Many questions remain, too: What is the chance of pregnancy complications? Of birth defects? How do outcomes and risk differ in each trimester? 

In May, the NIH’s Institute Of Child Health And Human Development director told Newsy it had begun working on solving the “need more data” problem, following 1,500 pregnant COVID-19 patients and their newborns until they leave the hospital.

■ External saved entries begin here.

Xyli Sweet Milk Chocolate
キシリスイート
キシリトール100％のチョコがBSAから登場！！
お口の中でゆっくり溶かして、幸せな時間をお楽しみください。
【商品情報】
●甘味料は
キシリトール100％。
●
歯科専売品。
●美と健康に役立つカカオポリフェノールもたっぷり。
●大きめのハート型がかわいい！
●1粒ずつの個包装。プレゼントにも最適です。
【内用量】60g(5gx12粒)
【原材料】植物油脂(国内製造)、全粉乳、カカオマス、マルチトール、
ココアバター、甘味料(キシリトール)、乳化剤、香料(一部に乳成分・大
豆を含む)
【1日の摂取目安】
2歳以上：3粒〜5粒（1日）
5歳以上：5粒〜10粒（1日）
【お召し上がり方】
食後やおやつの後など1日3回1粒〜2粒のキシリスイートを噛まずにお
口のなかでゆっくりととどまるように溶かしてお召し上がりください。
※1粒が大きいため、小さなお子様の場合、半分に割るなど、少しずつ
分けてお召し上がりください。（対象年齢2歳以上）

Those results won’t be out until early 2021, and for women like Zoe Martinkus, those answers won’t come in time. 

"That makes me feel very anxious," Martinkus said.

Doctors like OB-GYN Sharise Richardson, an expectant mother herself, advises taking the COVID-19 unknowns and stress in stride. 

"First and foremost, I tell my moms to take a deep breath. You're in good hands. ...  For me, it’s just taking it day by day. I think that all we have is the day," she said.